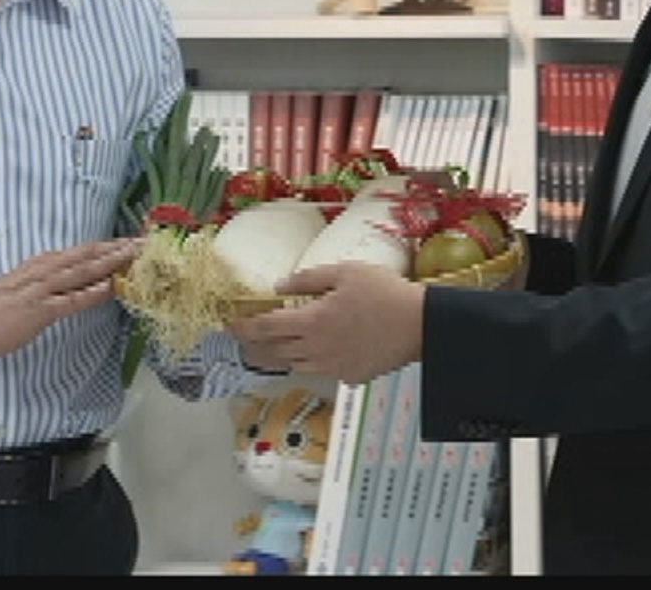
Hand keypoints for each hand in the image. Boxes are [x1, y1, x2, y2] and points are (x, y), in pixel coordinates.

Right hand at [0, 238, 139, 357]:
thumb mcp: (26, 286)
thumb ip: (49, 283)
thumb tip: (71, 283)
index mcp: (44, 264)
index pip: (83, 253)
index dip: (109, 246)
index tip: (132, 241)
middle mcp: (46, 270)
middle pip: (88, 256)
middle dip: (117, 248)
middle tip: (144, 241)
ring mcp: (43, 289)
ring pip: (83, 271)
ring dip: (110, 262)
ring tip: (133, 255)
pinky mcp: (39, 310)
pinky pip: (70, 299)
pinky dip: (90, 292)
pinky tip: (108, 287)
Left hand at [224, 263, 424, 384]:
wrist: (420, 325)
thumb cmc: (384, 292)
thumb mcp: (345, 272)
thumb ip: (308, 279)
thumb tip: (279, 285)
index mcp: (311, 322)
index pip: (265, 328)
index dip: (243, 327)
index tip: (230, 324)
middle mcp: (316, 350)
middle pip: (274, 352)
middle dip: (255, 346)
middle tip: (245, 339)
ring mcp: (333, 367)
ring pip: (294, 365)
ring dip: (279, 356)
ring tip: (272, 348)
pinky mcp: (349, 377)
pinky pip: (321, 371)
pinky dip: (311, 362)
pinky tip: (314, 353)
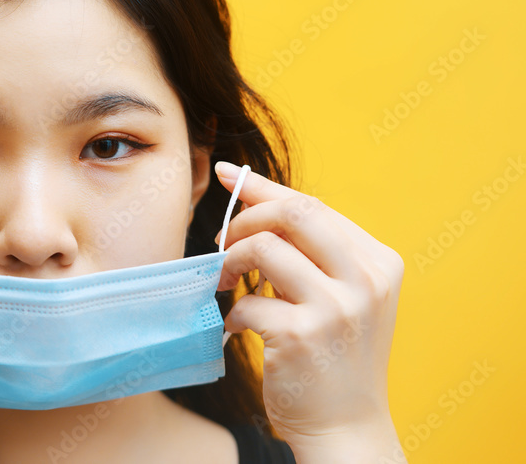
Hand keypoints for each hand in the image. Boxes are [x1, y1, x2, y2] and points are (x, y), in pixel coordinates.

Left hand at [215, 161, 404, 460]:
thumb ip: (311, 255)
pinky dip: (231, 313)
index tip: (227, 173)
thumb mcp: (342, 297)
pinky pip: (245, 302)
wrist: (345, 426)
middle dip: (244, 218)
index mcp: (378, 262)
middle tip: (221, 242)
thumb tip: (255, 204)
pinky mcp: (303, 335)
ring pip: (262, 249)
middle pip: (292, 213)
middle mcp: (365, 280)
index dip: (264, 187)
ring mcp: (337, 307)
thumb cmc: (333, 357)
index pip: (312, 205)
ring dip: (229, 264)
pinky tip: (238, 329)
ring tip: (224, 285)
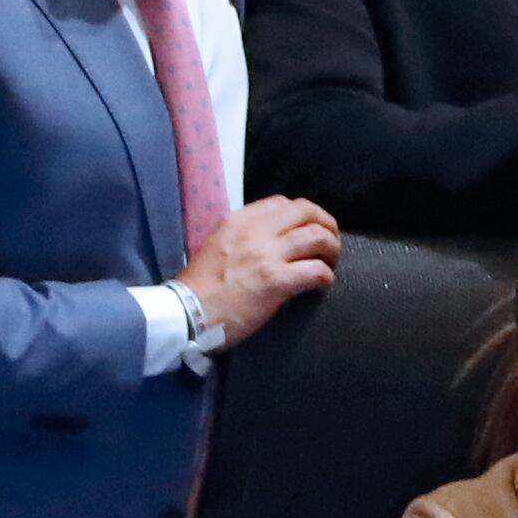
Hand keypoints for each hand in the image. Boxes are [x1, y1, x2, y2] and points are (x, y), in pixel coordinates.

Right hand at [180, 196, 342, 343]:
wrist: (186, 314)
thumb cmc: (201, 285)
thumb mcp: (218, 244)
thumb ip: (245, 235)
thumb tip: (274, 236)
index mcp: (238, 220)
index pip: (282, 203)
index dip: (303, 214)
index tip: (308, 228)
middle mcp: (254, 232)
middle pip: (307, 212)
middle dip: (326, 225)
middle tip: (329, 243)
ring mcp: (266, 255)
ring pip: (318, 238)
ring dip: (331, 250)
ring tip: (329, 263)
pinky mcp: (276, 281)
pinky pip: (316, 270)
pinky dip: (326, 277)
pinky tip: (321, 284)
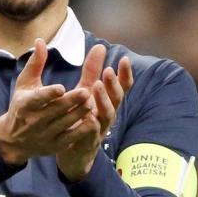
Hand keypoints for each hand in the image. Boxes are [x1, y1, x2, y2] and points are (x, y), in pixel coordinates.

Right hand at [0, 39, 95, 164]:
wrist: (14, 140)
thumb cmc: (21, 105)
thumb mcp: (24, 84)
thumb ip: (35, 63)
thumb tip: (41, 40)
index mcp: (25, 104)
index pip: (37, 99)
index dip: (49, 94)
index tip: (61, 87)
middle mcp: (34, 121)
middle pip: (56, 111)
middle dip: (71, 102)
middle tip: (87, 92)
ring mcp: (45, 135)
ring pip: (66, 124)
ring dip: (80, 113)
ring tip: (92, 101)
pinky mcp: (55, 145)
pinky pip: (71, 138)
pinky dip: (82, 130)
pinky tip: (94, 120)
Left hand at [56, 45, 133, 180]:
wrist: (73, 151)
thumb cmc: (82, 117)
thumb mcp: (85, 91)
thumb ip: (92, 71)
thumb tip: (100, 46)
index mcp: (107, 100)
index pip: (121, 86)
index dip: (125, 74)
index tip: (124, 59)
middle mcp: (107, 113)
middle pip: (116, 99)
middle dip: (113, 84)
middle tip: (107, 71)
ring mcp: (100, 128)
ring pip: (107, 114)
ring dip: (103, 101)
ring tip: (95, 87)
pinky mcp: (88, 141)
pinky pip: (92, 133)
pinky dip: (92, 125)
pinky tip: (88, 117)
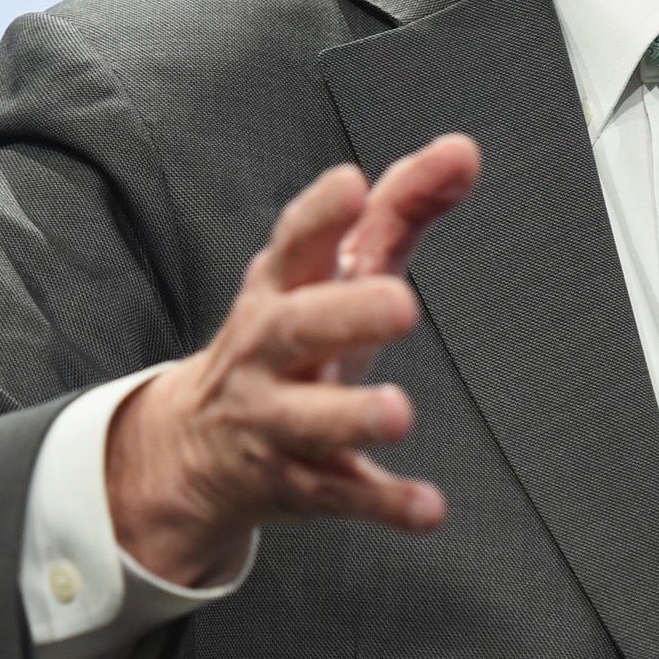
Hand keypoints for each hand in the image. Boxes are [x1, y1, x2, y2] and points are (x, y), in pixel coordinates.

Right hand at [106, 134, 481, 586]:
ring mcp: (276, 421)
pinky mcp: (297, 485)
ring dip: (352, 416)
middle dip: (342, 314)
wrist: (196, 446)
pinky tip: (427, 507)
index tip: (352, 185)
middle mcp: (269, 352)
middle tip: (401, 304)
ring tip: (398, 412)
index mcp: (281, 289)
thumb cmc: (288, 337)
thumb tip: (462, 150)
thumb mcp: (333, 272)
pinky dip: (383, 504)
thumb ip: (400, 209)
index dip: (320, 215)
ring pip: (307, 421)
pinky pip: (339, 497)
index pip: (294, 244)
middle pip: (296, 329)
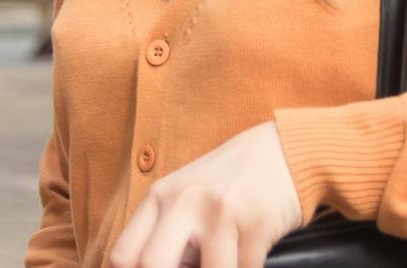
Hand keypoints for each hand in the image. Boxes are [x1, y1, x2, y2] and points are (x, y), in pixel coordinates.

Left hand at [108, 121, 301, 267]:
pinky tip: (247, 260)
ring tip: (224, 265)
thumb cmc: (230, 184)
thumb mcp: (187, 198)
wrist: (283, 150)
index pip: (123, 256)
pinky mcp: (257, 221)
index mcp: (160, 197)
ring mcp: (221, 210)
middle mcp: (184, 200)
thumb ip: (165, 235)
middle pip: (151, 265)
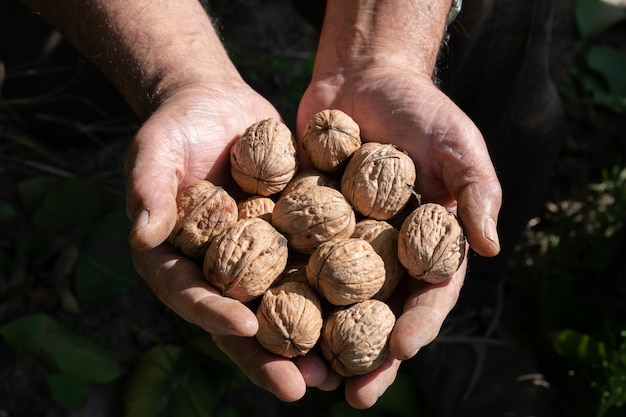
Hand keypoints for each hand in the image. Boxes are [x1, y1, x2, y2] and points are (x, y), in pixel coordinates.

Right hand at [123, 81, 340, 400]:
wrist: (216, 105)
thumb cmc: (175, 127)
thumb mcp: (154, 151)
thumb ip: (147, 189)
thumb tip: (141, 232)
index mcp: (177, 260)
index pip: (191, 296)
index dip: (216, 315)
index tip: (246, 330)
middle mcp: (217, 269)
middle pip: (242, 319)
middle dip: (269, 355)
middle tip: (302, 386)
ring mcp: (256, 258)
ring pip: (282, 306)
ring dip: (308, 341)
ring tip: (339, 372)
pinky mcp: (289, 238)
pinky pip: (310, 268)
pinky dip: (334, 294)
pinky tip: (366, 313)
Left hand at [296, 66, 501, 407]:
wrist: (363, 74)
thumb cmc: (420, 107)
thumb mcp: (459, 142)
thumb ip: (477, 191)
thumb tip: (492, 247)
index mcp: (427, 242)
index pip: (428, 294)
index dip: (418, 325)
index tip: (402, 351)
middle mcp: (384, 250)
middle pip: (377, 312)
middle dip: (365, 354)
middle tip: (351, 395)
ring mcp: (342, 240)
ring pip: (330, 299)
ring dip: (318, 338)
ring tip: (302, 374)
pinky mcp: (304, 221)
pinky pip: (293, 258)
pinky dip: (280, 289)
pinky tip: (262, 318)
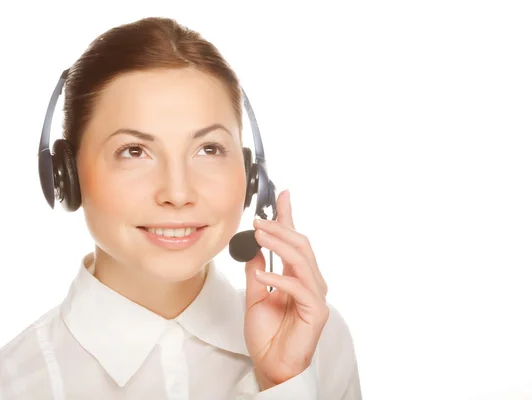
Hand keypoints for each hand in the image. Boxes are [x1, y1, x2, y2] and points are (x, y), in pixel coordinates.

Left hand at [243, 189, 328, 390]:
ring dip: (280, 244)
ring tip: (259, 235)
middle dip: (280, 227)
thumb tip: (253, 247)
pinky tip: (262, 272)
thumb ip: (257, 271)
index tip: (282, 194)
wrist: (271, 364)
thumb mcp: (254, 296)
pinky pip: (299, 287)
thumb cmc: (267, 334)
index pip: (294, 240)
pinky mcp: (316, 311)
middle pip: (300, 245)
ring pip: (302, 260)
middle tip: (258, 220)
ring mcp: (315, 295)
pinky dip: (279, 276)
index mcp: (296, 275)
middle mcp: (309, 281)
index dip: (289, 216)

■ About this task ■
Start at the line above containing "index tip: (308, 228)" and stop at the line containing "wrist: (14, 140)": print those lines and everything between them exactly, but not the pictures.

■ Task result ■
index tip: (308, 228)
middle mcp: (254, 232)
middle pip: (307, 212)
middle dip: (326, 225)
middle tip: (329, 243)
ring mcp: (266, 255)
ring pip: (318, 238)
ring dip: (331, 250)
ring tip: (329, 263)
pinky mcp: (276, 281)
pinky pip: (316, 270)
pinky dip: (326, 277)
pinky tip: (321, 284)
Hand keypoints for each hand in the image. Boxes are [x1, y1, x2, y2] and points are (x, y), in pixel coordinates.

Right hand at [0, 39, 95, 164]:
wrist: (14, 140)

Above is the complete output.